Curse you Vic Barron

Today, news reports revealed that disgraced former Brooklyn Supreme Court Justice Victor Barron was once again denied parole. Apparently, the inability to receive bribes has impaired his abilty to pay his debt to society.

Sadly, Barron is almost forgotten today, his crimes eclipsed by  news of trials involving more glamorous organized criminal enterprises like the Gotti and Garson crime families. But, it was Barron's actions which opened up the floodgates on attempts to "reform" the judicial selection process.
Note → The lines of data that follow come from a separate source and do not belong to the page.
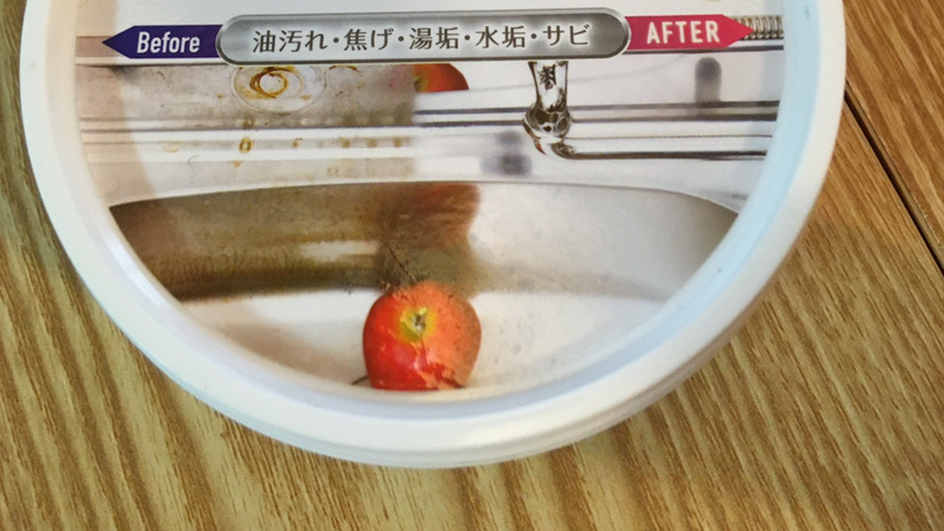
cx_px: 463
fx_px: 1076
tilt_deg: -66.3
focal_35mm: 43
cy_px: -36
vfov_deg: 25.9
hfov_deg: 47.4
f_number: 2.2
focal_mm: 4.15
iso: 200
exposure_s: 1/24
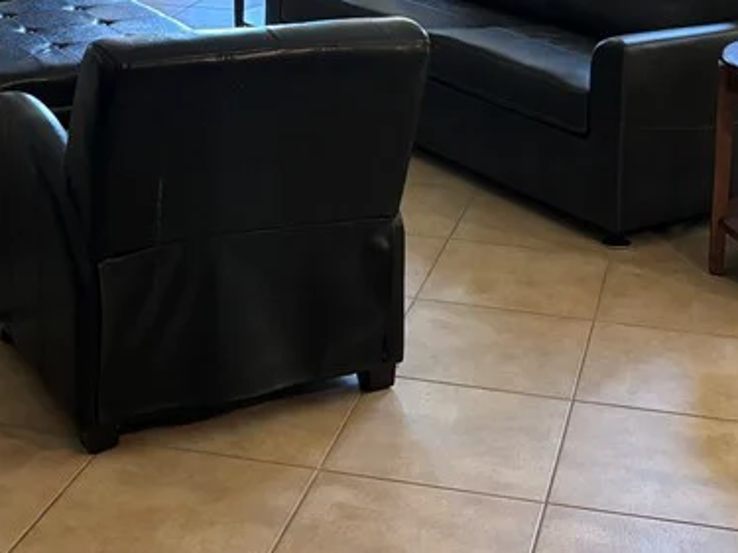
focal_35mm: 71
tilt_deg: -11.5
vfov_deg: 20.0
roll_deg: -1.0
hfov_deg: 27.4
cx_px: 340
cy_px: -16
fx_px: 1513
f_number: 1.6
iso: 320
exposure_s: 1/60
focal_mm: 5.96
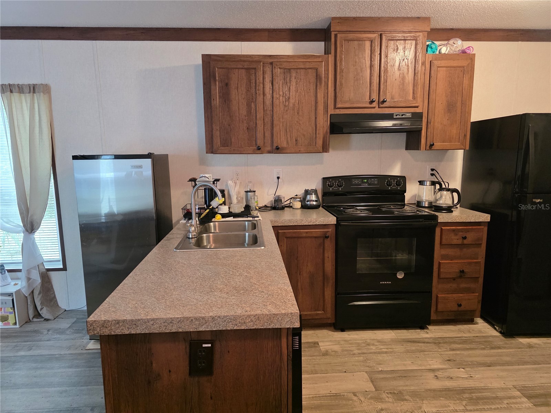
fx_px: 366
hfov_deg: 73.9
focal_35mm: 23
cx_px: 276
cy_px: 206
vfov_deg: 58.9
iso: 1000
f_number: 1.7
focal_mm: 6.3
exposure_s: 1/120
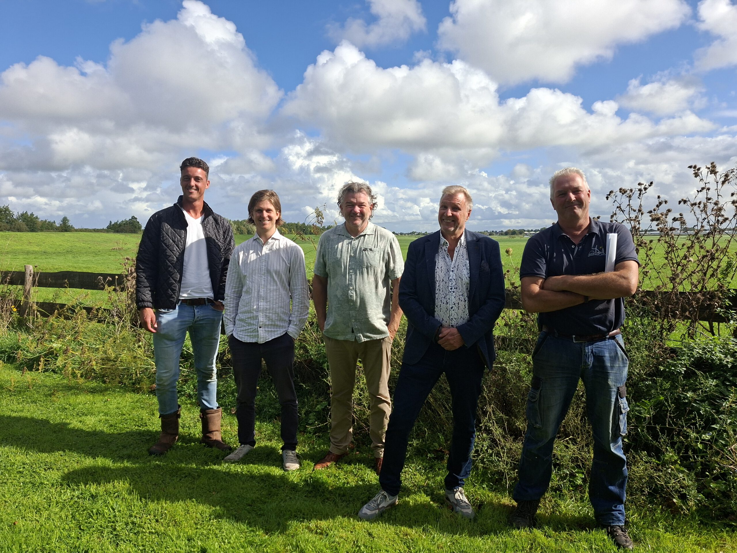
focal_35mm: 23
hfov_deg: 73.9
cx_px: 368
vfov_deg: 58.9
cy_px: 276
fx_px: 490
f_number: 1.8
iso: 50
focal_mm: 5.54
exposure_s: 1/2053
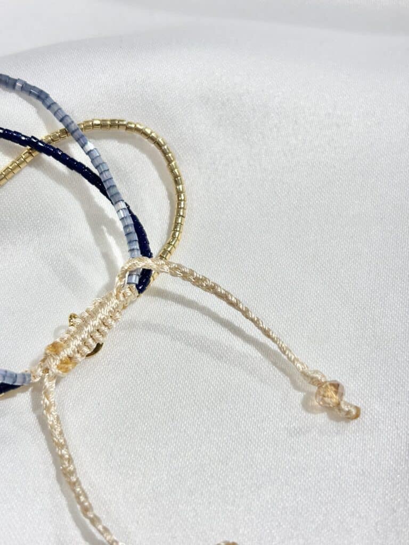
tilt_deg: -54.0
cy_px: 272
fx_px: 819
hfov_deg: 28.0
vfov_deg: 36.8
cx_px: 204
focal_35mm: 52
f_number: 1.6
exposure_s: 1/262
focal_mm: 5.96
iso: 32
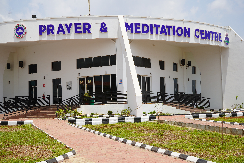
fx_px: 400
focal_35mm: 59
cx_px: 122
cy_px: 82
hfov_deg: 33.9
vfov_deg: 23.0
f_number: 11
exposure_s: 1/160
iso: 100
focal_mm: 59
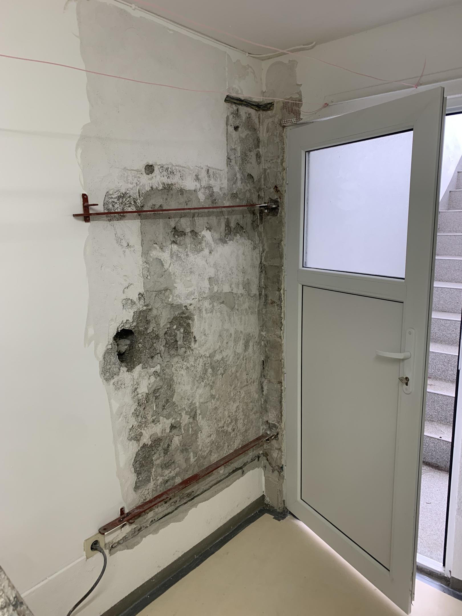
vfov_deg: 67.3
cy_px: 308
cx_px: 231
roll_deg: +1.0
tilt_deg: -10.9
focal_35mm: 26
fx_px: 463
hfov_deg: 53.1
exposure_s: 1/50
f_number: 1.8
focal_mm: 4.25
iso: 64
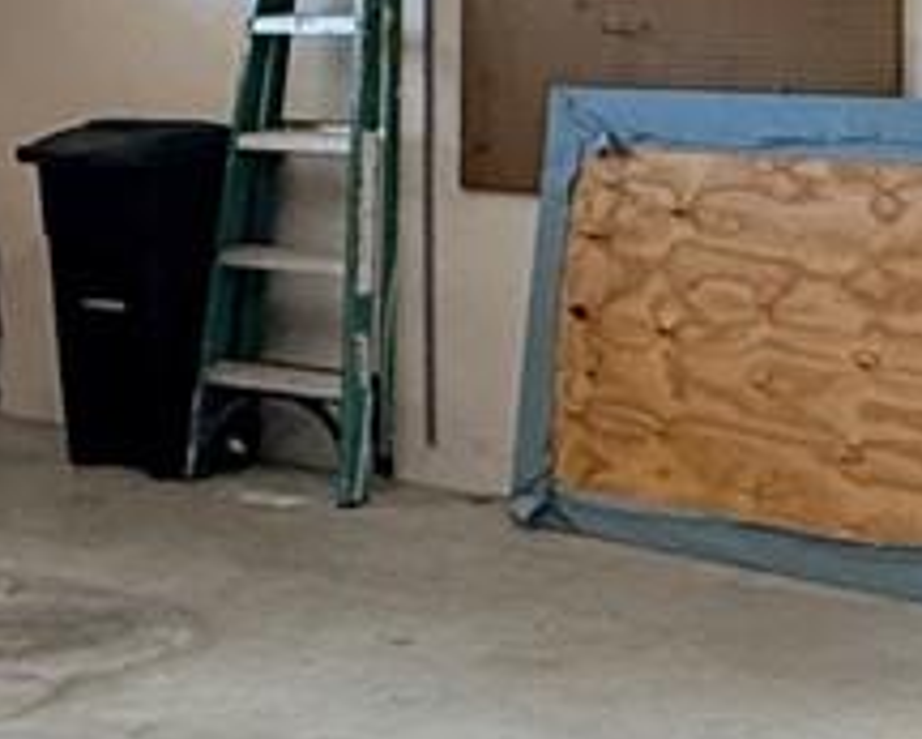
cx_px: 124
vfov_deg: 15.1
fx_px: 2757
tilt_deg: -2.0
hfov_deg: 18.7
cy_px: 98
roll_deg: +0.0
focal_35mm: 101
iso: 400
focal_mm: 2.22
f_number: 2.2
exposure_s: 1/120
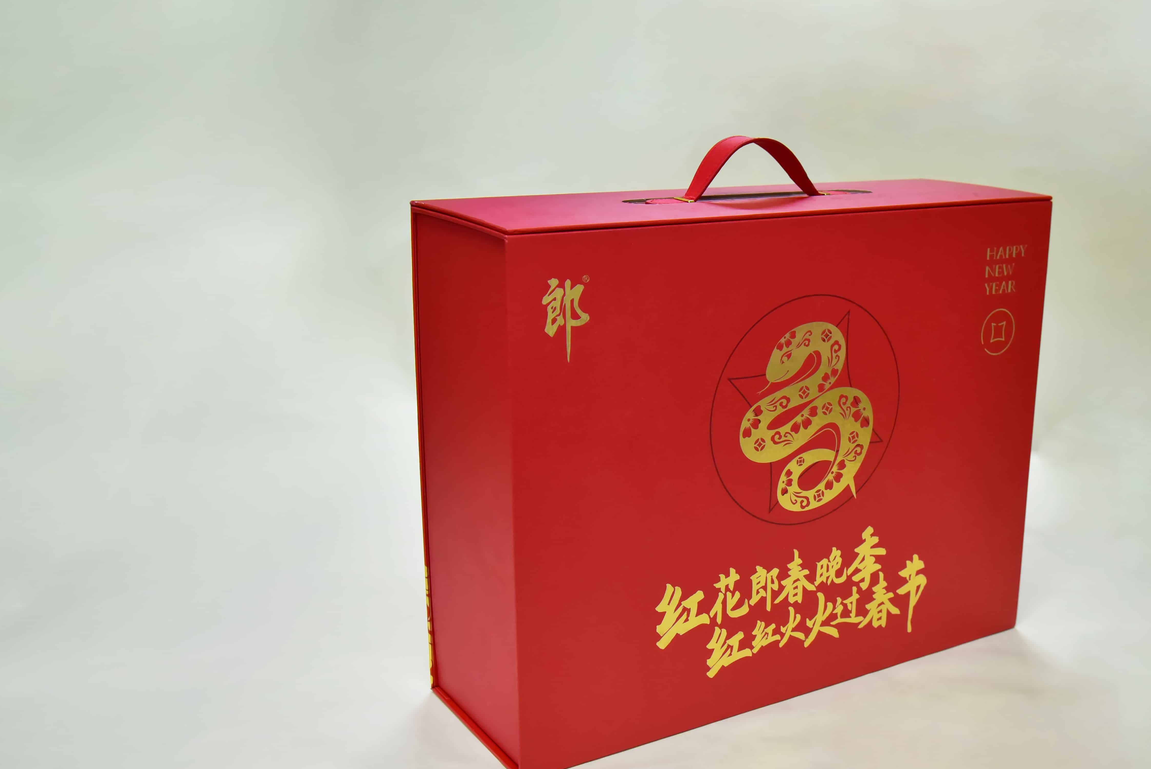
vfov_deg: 31.2
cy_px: 432
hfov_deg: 44.8
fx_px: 1375
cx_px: 752
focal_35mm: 43
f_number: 5.6
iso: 2500
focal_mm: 32
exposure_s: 1/50
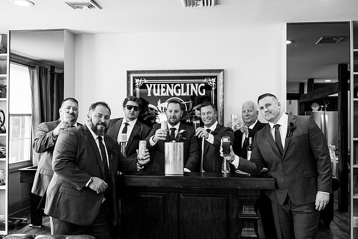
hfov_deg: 54.9
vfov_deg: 38.2
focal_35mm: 35
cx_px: 179
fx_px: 345
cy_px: 118
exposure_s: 1/60
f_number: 4
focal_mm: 34
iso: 500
"Reformers", in this instance, divide neatly between  those who seek to implement "merit selection", i.e, making the judicial selection process less democratic (by eliminating elections), and those who want to make the selection process more so (by having real ones). At the Supreme Court level, the current process, which involves having party nominees chosen by judical nominating conventions, combines the evils of both systems with the virtues of neither. Some "reformers" will settle for either extreme against the present muddled middle, and I have to concede that even selecting names from a hat or casting lots at Purim time would probably eliminate some of the current system's flaws.

However, today's decision by the Appellate Division, 1st Department, in the CFE case, together with the impending attempts to convert Roe v. Wade into an empty shell, highlight the problems with "merit selection". Those who control the Executive Branch determine who has the "merit". The First Department's appointed Appellate Division largely consists of upstate Republican hacks imported from the vicintiy of the Cheese Museum. In many ways, the byproducts (AKA our local judicial bench) produced by our own local political culture (which is, at least, more liberal and more racially diverse) look far better in comparison.

"Reformers" can argue, with some justice, that replication of the State and Federal appointment process is not what they seek, instead using as their model the merit selection panel instituted at the City level by Ed Koch. In rebuttal, I ask them to consider the name of just one judge who first arrived on the bench after being selected by this panel: Victor Barron.